- _Document passage_:
▬▬▬
Study: Even Newer Birth Control Forms Could Increase Breast Cancer Risk

A major study just released found that even today’s birth control pills and other types of contraceptives that release small doses of hormones increase breast cancer risk in women.

While links between breast cancer and hormonal birth control have been known for several years, most women and doctors hoped that the newer methods of birth control such as vaginal rings, implants, and IUDs, put users at less of a risk.

However, the study by University of Copenhagen researchers, which followed more than 1.8 Danish women for over 10 years, found the differences in the hormone based birth control to be of little effect on the risk of cancer. Their study found as well that the cancer risk increased the more time a woman took birth control.

Overall, the risk of breast cancer was 20% higher for women who had recently or were currently using hormonal forms of contraceptives than amongst those women who never used it.

Estrogen in the hormonal contraceptives could promote breast cancer development.

For women who used birth control long periods, the increase in cancer risk might continue for up to five years after the birth control was stopped being used, found researchers.

The risk of developing breast cancer was higher by 9% for women who had used birth control less than a year and 38% higher for women who used birth control over 10 years.

This study looked at effects of today’s use of birth control, during a long period, within a large group. The researchers followed women who were 15 to 49 years of age for an average of close to 11 years.

Over 62% of women who are of reproductive age are using some form of contraception, showed a report that surveyed women between 2000 and 2010. The majority of women using birth control use pill, the reported indicated.
▬▬▬
- _Records shown_:
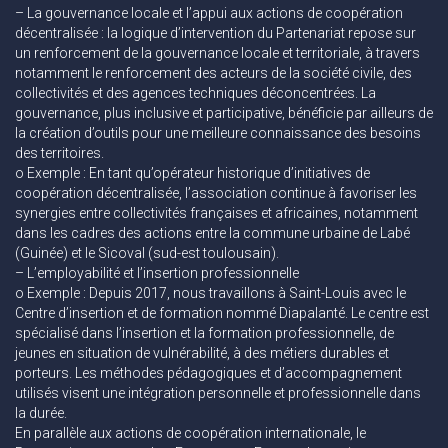
– La gouvernance locale et l’appui aux actions de coopération
décentralisée : la logique d’intervention du Partenariat repose sur
un renforcement de la gouvernance locale et territoriale, à travers
notamment le renforcement des acteurs de la société civile, des
collectivités et des agences techniques déconcentrées. La
gouvernance, plus inclusive et participative, bénéficie par ailleurs de
la création d’outils pour une meilleure connaissance des besoins
des territoires.
o Exemple : En tant qu’opérateur historique d’initiatives de
coopération décentralisée, l’association continue à favoriser les
synergies entre collectivités françaises et africaines, notamment
dans les cadres des actions entre la commune urbaine de Labé
(Guinée) et le Sicoval (sud-est toulousain).
– L’employabilité et l’insertion professionnelle
o Exemple : Depuis 2017, nous travaillons à Saint-Louis avec le
Centre d’insertion et de formation nommé Diapalanté. Le centre est
spécialisé dans l’insertion et la formation professionnelle, de
jeunes en situation de vulnérabilité, à des métiers durables et
porteurs. Les méthodes pédagogiques et d’accompagnement
utilisés visent une intégration personnelle et professionnelle dans
la durée.
En parallèle aux actions de coopération internationale, le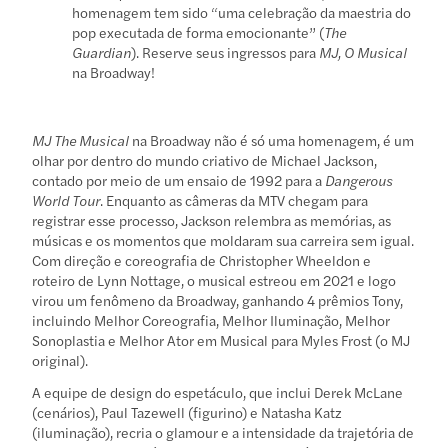
homenagem tem sido “uma celebração da maestria do
pop executada de forma emocionante” (
The
Guardian
). Reserve seus ingressos para
MJ, O Musical
na Broadway!
MJ The Musical
na Broadway não é só uma homenagem, é um
olhar por dentro do mundo criativo de Michael Jackson,
contado por meio de um ensaio de 1992 para a
Dangerous
World Tour
. Enquanto as câmeras da MTV chegam para
registrar esse processo, Jackson relembra as memórias, as
músicas e os momentos que moldaram sua carreira sem igual.
Com direção e coreografia de Christopher Wheeldon e
roteiro de Lynn Nottage, o musical estreou em 2021 e logo
virou um fenômeno da Broadway, ganhando 4 prêmios Tony,
incluindo Melhor Coreografia, Melhor Iluminação, Melhor
Sonoplastia e Melhor Ator em Musical para Myles Frost (o MJ
original).
A equipe de design do espetáculo, que inclui Derek McLane
(cenários), Paul Tazewell (figurino) e Natasha Katz
(iluminação), recria o glamour e a intensidade da trajetória de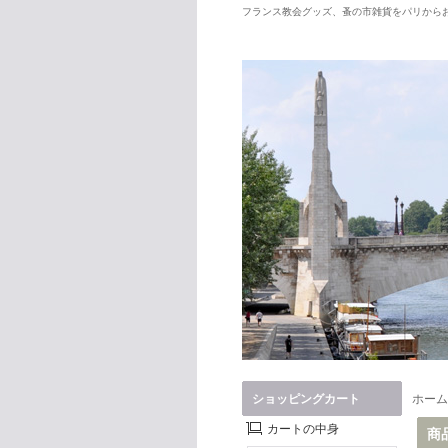
フランス教会グッズ、蚤の市雑貨をパリから
フランス雑貨アマギーズA
ショッピングカート
ホーム
カートの中身
商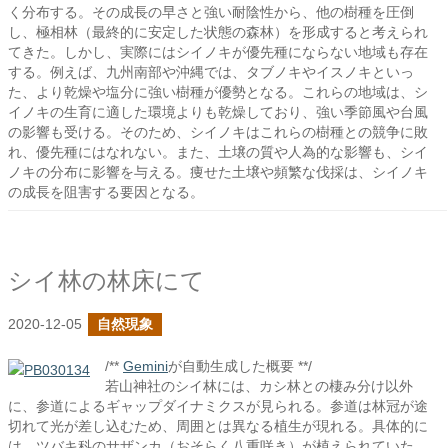
く分布する。その成長の早さと強い耐陰性から、他の樹種を圧倒
し、極相林（最終的に安定した状態の森林）を形成すると考えられ
てきた。しかし、実際にはシイノキが優先種にならない地域も存在
する。例えば、九州南部や沖縄では、タブノキやイスノキといっ
た、より乾燥や塩分に強い樹種が優勢となる。これらの地域は、シ
イノキの生育に適した環境よりも乾燥しており、強い季節風や台風
の影響も受ける。そのため、シイノキはこれらの樹種との競争に敗
れ、優先種にはなれない。また、土壌の質や人為的な影響も、シイ
ノキの分布に影響を与える。痩せた土壌や頻繁な伐採は、シイノキ
の成長を阻害する要因となる。
シイ林の林床にて
2020-12-05
自然現象
/**
Gemini
が自動生成した概要 **/
若山神社のシイ林には、カシ林との棲み分け以外
に、参道によるギャップダイナミクスが見られる。参道は林冠が途
切れて光が差し込むため、周囲とは異なる植生が現れる。具体的に
は、ツバキ科のサザンカ（おそらく八重咲き）が植えられていた。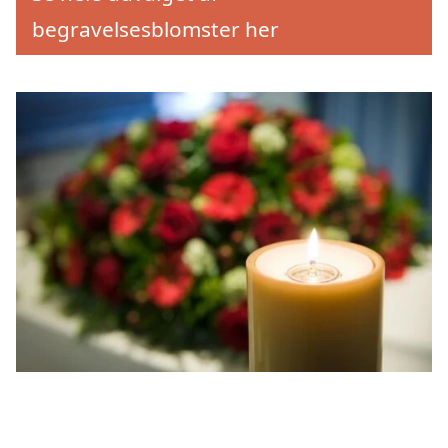
begravelsesblomster her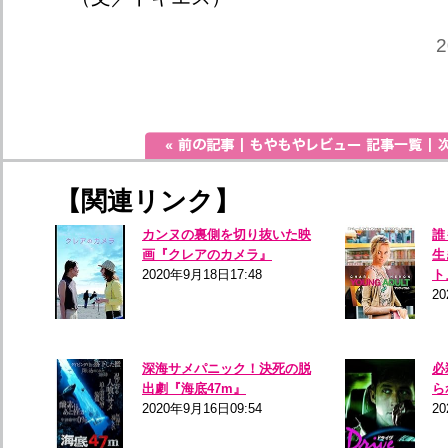
2
【関連リンク】
カンヌの裏側を切り抜いた映
誰
画『クレアのカメラ』
生
2020年9月18日17:48
ト
20
深海サメパニック！決死の脱
必
出劇『海底47m』
ら
2020年9月16日09:54
20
▬▬▬
- _Activity_: In the article on birth control and breast cancer, how much higher was the risk of developing breast cancer for women who used birth control for over 10 years?

- _Result for this task_: 38% higher